The scene wherein Steve finally faces the jaguar shark is, I believe, the only time Bill Murray has ever cried on camera (please correct me if I’m wrong, and I'm not counting the single tear he squeezes out in Scrooged). And I mean a for real, serious cry. It’s an utterly devastating moment, too. Steve is given the chance to destroy the animal that killed his best friend Esteban and also, indirectly, Ned, the son he refused to acknowledge for decades before finally accepting him only moments before his tragic death. And rather than killing the shark, he decides to make peace with it and ultimately with himself, and everything he’s lost because of his selfish, self-destructive behavior.

The Life Aquatic might be Wes Anderson’s darkest film behind The Grand Budapest Hotel, but it’s not dark without purpose. It’s a movie about regret and old age, but it’s also about hope, and about getting a second chance to mend those relationships in life that we damage or estrange (or completely burn to the ground).

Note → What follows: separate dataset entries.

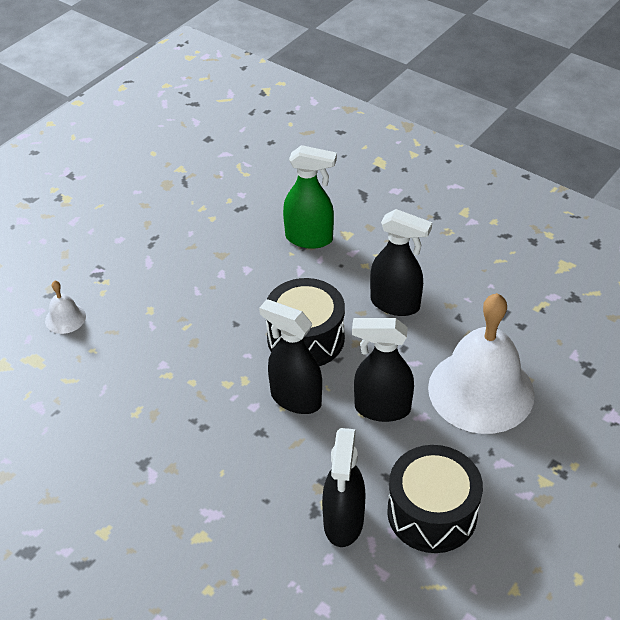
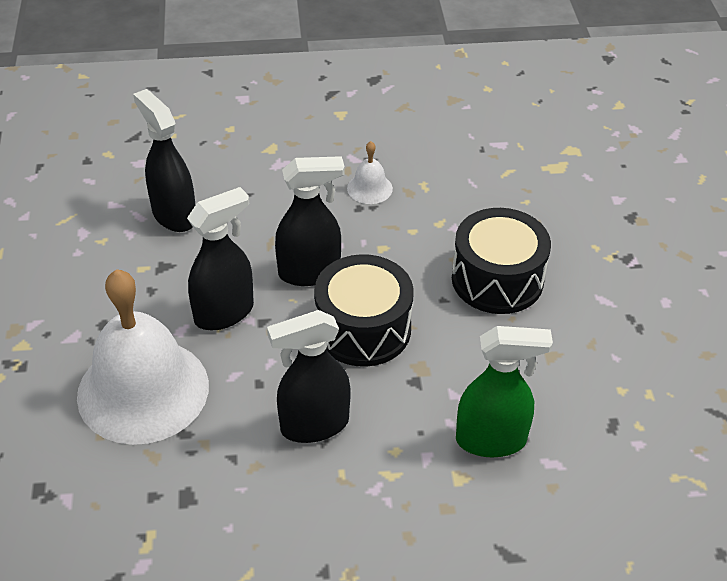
camera: 135 degrees right, 0 degrees up
white bell [45,280,86,334] -> white bell moved to [347,141,393,204]
green spray bottle [283,145,337,249] -> green spray bottle turned 150 degrees counterclockwise [456,326,553,457]
black drum [387,445,483,553] -> black drum moved to [452,208,551,314]

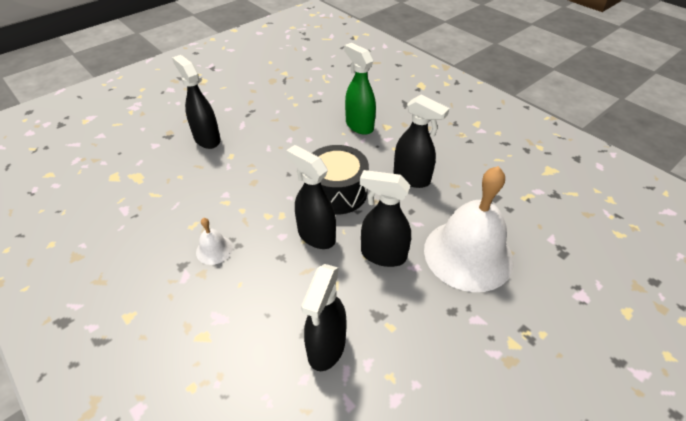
camera: 125 degrees left, 0 degrees up
black drum [452,208,551,314] -> none
none -> black spray bottle [172,55,221,149]

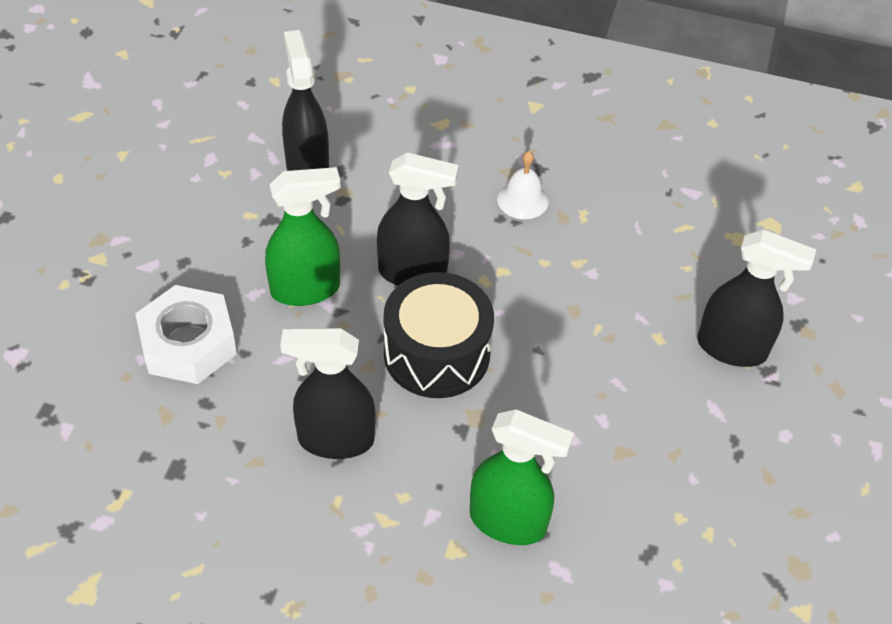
camera: 145 degrees right, 5 degrees up
black spray bottle [360,170,411,267] -> green spray bottle [265,167,341,306]
white bell [424,166,514,292] -> white nut [135,285,237,384]

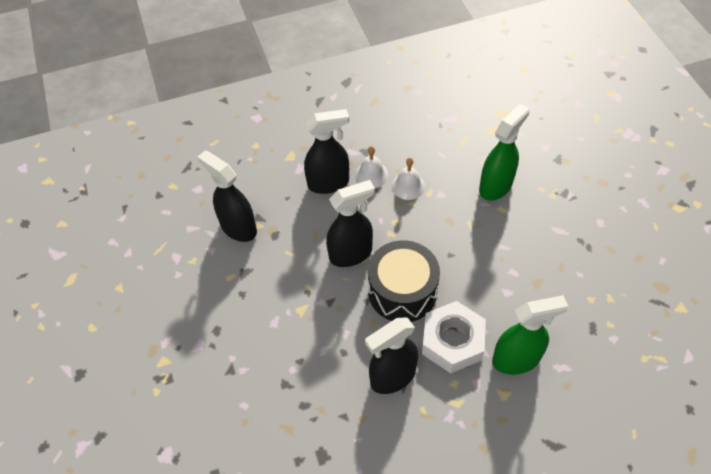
camera: 30 degrees left, 5 degrees up
white nut [135,285,237,384] -> white nut moved to [422,301,486,373]
green spray bottle [265,167,341,306] -> green spray bottle moved to [479,104,530,201]
black spray bottle [697,230,816,367] -> black spray bottle moved to [304,109,349,194]
none -> white bell [392,158,425,200]

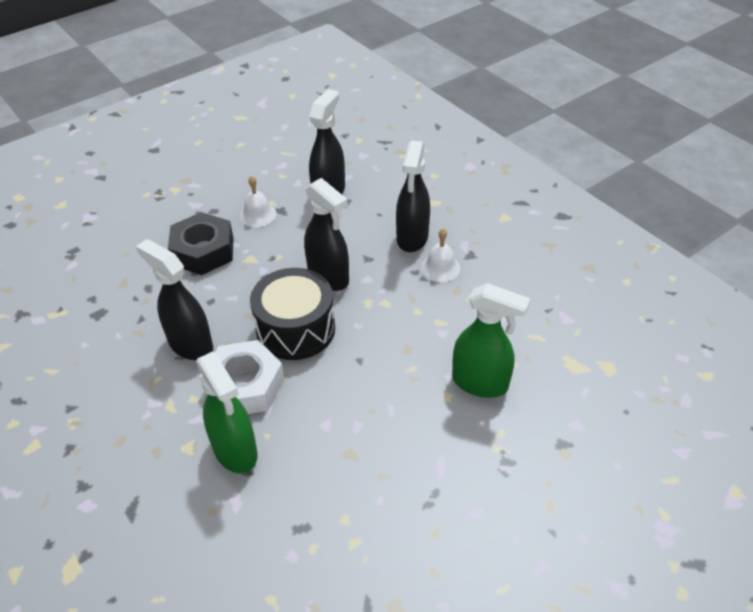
camera: 70 degrees right, 10 degrees down
black spray bottle [304,109,349,194] -> black spray bottle turned 45 degrees clockwise [396,140,430,252]
white bell [392,158,425,200] -> white bell moved to [240,176,276,227]
none -> black nut [168,212,233,275]

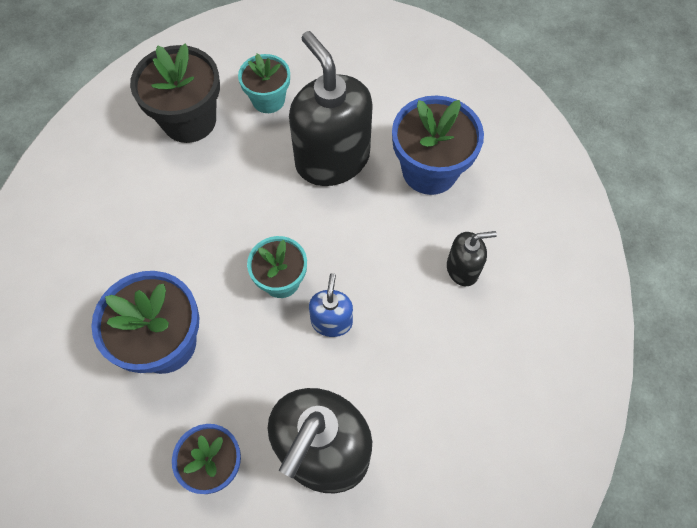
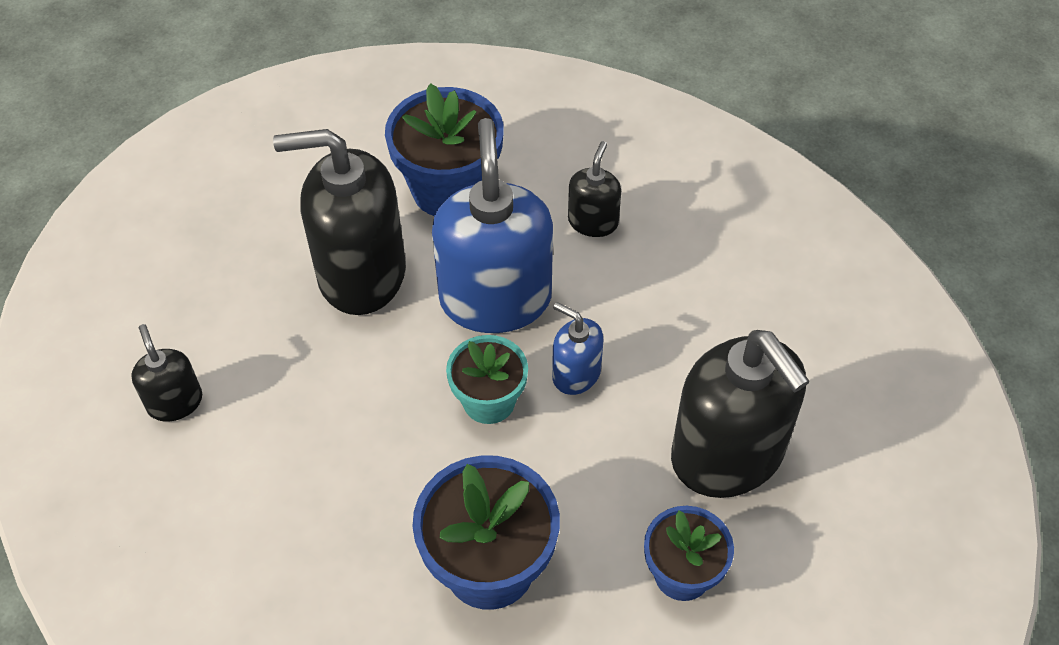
camera: 60 degrees left, 10 degrees down
black flower pot [130,44,220,143] -> black soap dispenser [131,324,202,422]
turquoise flower pot [238,54,290,113] -> none
none -> blue soap dispenser [432,118,553,333]

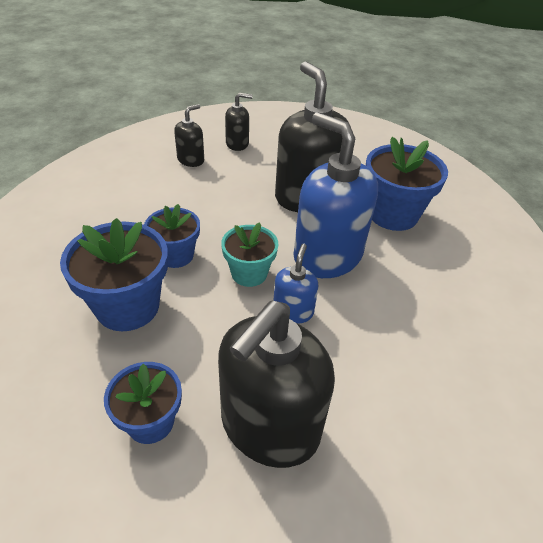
camera: 65 degrees right, 10 degrees down
blue soap dispenser [432,118,553,333] -> blue soap dispenser turned 105 degrees counterclockwise [294,112,378,278]
black soap dispenser [568,141,621,237] -> black soap dispenser moved to [225,93,253,151]
none -> blue flower pot [144,204,200,268]

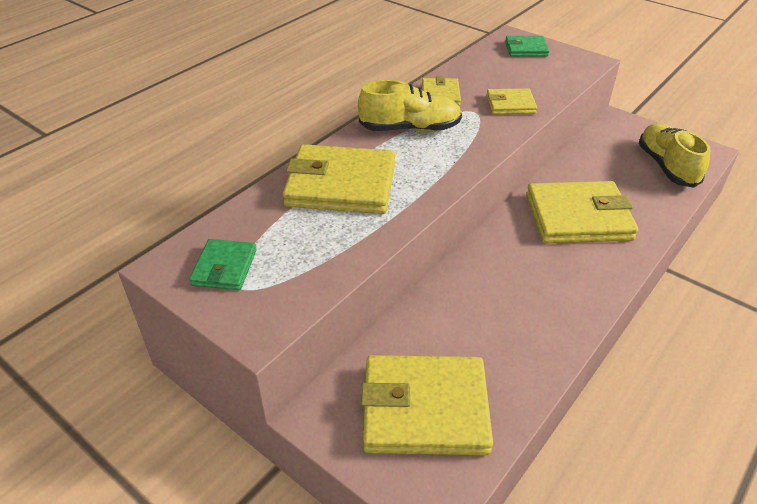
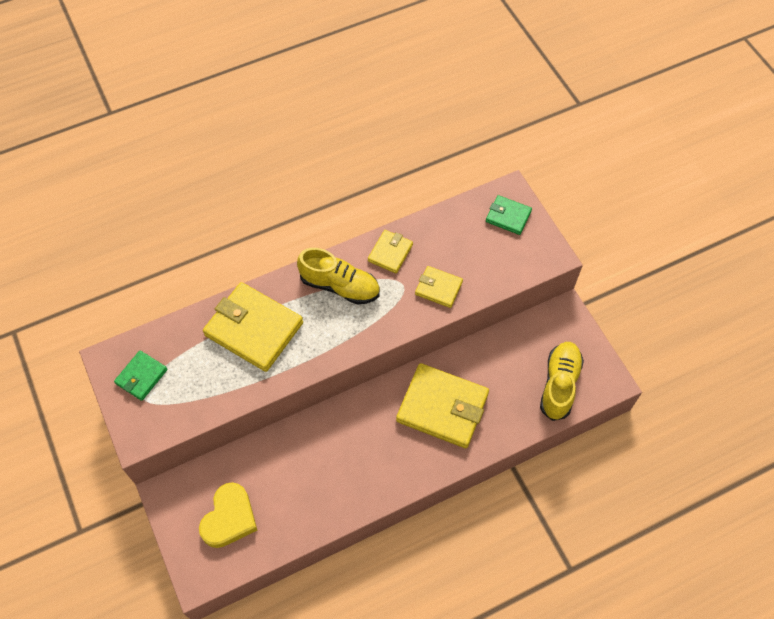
camera: 25 degrees right, 20 degrees up
yellow wallet [361,355,493,455] -> yellow heart [199,482,258,548]

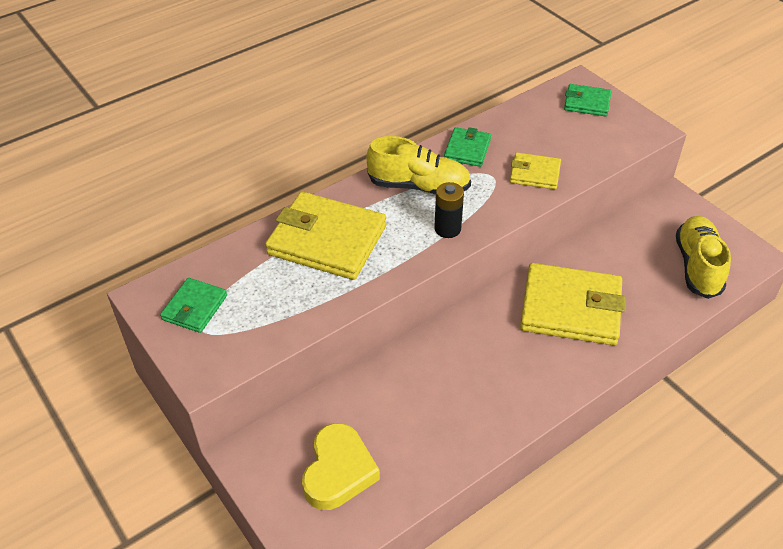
camera: 10 degrees left, 15 degrees down
yellow wallet [368,230,413,273] -> green wallet [444,127,491,167]
none -> black battery [434,182,464,238]

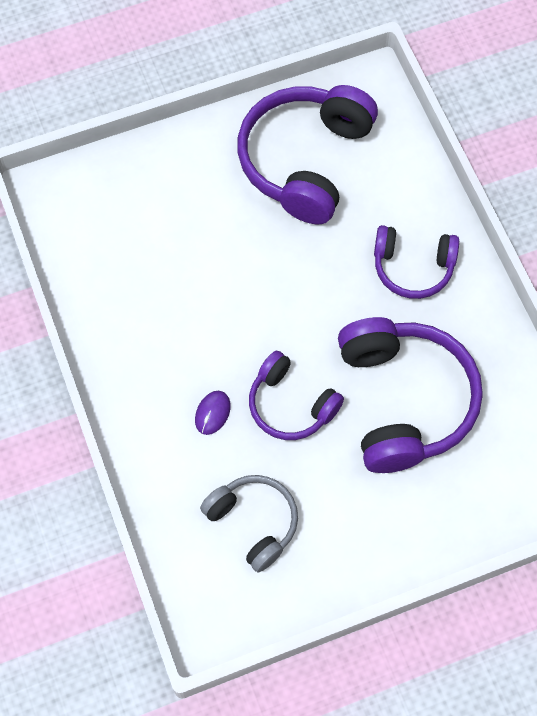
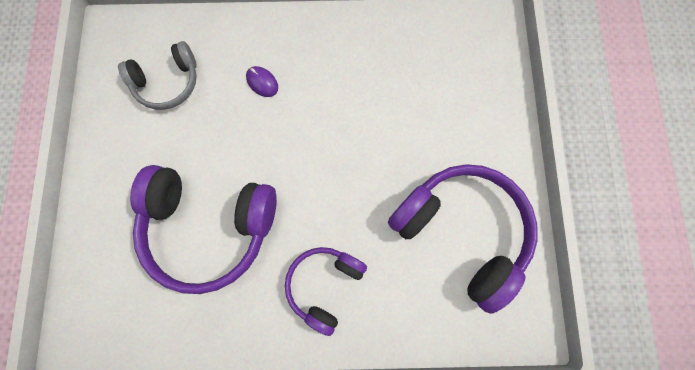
camera: 110 degrees right, 10 degrees up
purple headphones [249,351,344,440] -> none

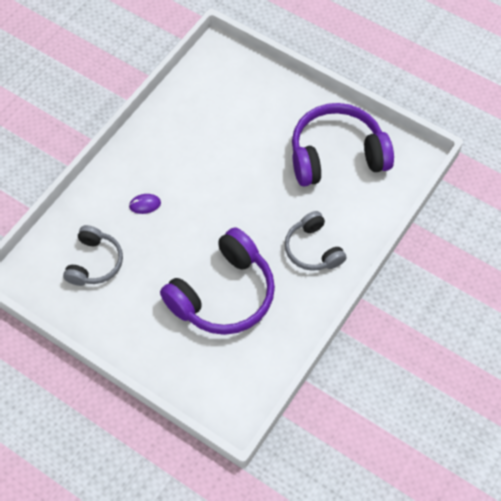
camera: 55 degrees left, 15 degrees down
purple headphones [285,247,367,336] -> grey headphones [285,211,347,271]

It’s a story about aging that gets more poignant with time - this film hit me in the face when it came out, and it only kicks my ass even harder now that a decade and a half has gone by and I’m considerably older, with a ruinous wake of broken relationships left behind me. The Life Aquatic was also the first time I realized that Willem Dafoe was hilarious, and truly, I cannot think of a better endorsement.